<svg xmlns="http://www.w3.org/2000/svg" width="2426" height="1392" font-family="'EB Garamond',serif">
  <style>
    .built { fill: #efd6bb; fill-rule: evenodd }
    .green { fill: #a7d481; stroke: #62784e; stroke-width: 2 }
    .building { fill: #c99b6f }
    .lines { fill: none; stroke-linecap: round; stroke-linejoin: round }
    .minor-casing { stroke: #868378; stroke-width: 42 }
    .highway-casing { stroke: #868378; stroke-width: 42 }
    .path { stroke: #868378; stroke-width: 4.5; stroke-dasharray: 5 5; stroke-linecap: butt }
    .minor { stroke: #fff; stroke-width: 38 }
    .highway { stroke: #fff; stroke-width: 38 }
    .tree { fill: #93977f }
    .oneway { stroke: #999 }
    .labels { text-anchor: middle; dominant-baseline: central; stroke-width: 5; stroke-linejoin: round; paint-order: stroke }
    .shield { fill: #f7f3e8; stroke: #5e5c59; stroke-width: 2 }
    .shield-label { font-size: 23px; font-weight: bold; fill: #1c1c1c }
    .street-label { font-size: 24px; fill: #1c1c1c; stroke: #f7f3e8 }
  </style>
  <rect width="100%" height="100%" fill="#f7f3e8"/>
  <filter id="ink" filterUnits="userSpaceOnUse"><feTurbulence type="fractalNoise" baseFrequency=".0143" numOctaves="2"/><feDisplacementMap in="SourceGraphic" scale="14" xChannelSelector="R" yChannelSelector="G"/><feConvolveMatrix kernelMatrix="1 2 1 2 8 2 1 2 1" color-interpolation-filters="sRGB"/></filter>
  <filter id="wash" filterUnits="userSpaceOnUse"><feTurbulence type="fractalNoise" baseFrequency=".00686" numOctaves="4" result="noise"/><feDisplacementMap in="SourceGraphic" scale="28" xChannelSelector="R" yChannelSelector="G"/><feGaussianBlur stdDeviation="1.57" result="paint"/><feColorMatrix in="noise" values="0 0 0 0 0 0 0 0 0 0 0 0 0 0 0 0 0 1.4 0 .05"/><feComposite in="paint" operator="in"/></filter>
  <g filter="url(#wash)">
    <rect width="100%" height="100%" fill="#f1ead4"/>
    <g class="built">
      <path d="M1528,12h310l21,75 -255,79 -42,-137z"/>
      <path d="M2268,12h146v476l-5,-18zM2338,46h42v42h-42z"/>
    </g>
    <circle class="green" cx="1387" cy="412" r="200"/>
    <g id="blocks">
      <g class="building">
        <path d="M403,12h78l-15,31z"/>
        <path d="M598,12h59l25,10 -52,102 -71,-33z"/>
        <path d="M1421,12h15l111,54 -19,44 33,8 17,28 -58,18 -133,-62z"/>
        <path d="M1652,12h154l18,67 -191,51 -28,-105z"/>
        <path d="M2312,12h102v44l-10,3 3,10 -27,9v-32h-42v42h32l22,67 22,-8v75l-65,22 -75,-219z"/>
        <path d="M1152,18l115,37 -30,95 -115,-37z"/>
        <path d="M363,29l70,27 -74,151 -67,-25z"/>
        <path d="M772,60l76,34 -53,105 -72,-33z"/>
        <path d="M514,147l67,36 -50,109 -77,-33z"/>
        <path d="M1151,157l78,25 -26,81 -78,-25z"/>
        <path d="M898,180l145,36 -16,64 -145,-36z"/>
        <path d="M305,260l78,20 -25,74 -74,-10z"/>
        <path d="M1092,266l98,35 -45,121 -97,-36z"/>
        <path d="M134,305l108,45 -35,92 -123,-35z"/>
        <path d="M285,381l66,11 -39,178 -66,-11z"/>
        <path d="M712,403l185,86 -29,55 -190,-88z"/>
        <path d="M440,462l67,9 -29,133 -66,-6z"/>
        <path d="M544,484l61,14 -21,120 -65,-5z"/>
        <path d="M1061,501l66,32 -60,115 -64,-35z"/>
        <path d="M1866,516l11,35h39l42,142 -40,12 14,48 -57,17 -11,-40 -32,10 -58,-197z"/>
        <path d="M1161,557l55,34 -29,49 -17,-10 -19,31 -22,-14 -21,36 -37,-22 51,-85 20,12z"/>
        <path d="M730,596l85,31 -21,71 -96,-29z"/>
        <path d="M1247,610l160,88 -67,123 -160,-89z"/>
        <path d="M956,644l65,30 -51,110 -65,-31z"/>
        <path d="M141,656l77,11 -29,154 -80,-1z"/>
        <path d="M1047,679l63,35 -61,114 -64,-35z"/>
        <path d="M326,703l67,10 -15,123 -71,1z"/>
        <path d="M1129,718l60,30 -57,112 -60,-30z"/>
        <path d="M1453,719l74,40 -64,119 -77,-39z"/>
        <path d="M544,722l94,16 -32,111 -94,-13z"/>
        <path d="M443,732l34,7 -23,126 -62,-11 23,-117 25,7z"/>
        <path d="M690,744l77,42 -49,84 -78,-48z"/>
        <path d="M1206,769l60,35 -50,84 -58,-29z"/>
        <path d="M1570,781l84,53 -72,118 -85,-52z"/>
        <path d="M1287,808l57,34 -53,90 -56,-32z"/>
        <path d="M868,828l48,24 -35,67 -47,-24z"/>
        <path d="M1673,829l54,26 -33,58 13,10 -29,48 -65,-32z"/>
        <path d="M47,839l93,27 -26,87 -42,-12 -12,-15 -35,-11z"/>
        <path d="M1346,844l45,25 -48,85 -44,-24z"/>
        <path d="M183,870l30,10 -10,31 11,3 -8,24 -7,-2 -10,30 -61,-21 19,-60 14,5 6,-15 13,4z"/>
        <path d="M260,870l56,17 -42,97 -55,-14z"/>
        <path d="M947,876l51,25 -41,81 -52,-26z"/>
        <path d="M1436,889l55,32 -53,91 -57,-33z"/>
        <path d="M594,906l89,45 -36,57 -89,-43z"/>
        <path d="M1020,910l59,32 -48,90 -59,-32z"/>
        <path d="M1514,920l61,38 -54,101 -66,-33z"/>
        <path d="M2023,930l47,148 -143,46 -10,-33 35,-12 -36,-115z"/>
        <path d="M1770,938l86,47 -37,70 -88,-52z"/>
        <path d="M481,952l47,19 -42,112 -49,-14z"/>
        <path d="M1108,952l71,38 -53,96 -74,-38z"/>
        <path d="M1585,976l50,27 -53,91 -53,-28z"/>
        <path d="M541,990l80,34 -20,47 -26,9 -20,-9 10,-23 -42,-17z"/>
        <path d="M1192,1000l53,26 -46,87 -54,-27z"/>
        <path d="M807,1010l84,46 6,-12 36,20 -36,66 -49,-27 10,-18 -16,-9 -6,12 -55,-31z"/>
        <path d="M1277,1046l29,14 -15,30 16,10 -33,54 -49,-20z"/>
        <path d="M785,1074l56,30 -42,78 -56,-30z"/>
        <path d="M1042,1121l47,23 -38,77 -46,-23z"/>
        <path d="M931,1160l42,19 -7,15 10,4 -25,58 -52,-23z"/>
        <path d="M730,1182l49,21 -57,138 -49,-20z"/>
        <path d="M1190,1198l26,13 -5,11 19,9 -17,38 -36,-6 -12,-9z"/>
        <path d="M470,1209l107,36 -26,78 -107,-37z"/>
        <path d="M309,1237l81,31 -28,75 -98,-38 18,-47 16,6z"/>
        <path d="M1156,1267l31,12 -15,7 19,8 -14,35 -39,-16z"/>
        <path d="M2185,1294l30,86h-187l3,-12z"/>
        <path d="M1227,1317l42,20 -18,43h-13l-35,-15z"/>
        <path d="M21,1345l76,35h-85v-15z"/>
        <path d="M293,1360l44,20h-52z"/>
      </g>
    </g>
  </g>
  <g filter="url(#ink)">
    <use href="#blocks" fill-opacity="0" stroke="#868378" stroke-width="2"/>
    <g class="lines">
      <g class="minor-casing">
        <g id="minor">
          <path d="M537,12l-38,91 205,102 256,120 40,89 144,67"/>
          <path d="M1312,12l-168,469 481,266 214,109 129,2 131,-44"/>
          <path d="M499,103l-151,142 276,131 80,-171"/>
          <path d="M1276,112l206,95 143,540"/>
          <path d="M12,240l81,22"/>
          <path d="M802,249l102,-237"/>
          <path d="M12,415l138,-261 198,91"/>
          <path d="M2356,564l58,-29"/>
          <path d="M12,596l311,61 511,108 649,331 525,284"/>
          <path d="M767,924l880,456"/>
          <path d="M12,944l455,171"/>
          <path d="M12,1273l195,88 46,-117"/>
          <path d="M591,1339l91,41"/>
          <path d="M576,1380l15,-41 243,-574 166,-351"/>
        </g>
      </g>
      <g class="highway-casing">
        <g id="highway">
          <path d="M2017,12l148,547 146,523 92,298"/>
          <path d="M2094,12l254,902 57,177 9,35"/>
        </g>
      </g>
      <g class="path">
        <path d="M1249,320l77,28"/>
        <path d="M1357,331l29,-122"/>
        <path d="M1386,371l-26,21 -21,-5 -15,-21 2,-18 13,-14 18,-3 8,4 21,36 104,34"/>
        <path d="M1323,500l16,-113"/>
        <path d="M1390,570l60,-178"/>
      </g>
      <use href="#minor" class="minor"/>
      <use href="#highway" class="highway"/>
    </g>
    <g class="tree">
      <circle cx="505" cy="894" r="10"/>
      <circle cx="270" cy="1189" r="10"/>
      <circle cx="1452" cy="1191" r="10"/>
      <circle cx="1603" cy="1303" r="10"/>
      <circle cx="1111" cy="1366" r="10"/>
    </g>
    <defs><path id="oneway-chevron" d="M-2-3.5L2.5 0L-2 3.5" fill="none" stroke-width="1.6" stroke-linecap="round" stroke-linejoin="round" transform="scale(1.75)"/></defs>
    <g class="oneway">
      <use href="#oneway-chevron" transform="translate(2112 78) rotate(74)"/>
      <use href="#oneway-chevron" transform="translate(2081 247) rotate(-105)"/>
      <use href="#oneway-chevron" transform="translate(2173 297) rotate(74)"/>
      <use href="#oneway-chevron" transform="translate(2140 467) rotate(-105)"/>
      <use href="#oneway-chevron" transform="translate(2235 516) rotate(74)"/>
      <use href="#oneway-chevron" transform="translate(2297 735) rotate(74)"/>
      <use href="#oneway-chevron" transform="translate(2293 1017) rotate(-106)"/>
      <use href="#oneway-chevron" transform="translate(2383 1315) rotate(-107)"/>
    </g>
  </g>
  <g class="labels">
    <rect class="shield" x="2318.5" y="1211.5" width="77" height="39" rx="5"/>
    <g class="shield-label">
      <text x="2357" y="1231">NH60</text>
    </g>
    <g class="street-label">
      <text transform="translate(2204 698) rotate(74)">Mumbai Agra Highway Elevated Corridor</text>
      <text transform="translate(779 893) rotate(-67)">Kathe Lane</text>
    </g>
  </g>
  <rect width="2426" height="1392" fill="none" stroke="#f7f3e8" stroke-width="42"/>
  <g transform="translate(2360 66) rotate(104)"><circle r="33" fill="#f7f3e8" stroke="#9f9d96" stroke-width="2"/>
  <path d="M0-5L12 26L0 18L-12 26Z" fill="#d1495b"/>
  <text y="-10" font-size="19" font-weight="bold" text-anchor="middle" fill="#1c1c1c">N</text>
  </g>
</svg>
====
• Your assignment
Which of the lines in the listing above include "numOctaves"? Report each of them.

• Reply
  <filter id="ink" filterUnits="userSpaceOnUse"><feTurbulence type="fractalNoise" baseFrequency=".0143" numOctaves="2"/><feDisplacementMap in="SourceGraphic" scale="14" xChannelSelector="R" yChannelSelector="G"/><feConvolveMatrix kernelMatrix="1 2 1 2 8 2 1 2 1" color-interpolation-filters="sRGB"/></filter>
  <filter id="wash" filterUnits="userSpaceOnUse"><feTurbulence type="fractalNoise" baseFrequency=".00686" numOctaves="4" result="noise"/><feDisplacementMap in="SourceGraphic" scale="28" xChannelSelector="R" yChannelSelector="G"/><feGaussianBlur stdDeviation="1.57" result="paint"/><feColorMatrix in="noise" values="0 0 0 0 0 0 0 0 0 0 0 0 0 0 0 0 0 1.4 0 .05"/><feComposite in="paint" operator="in"/></filter>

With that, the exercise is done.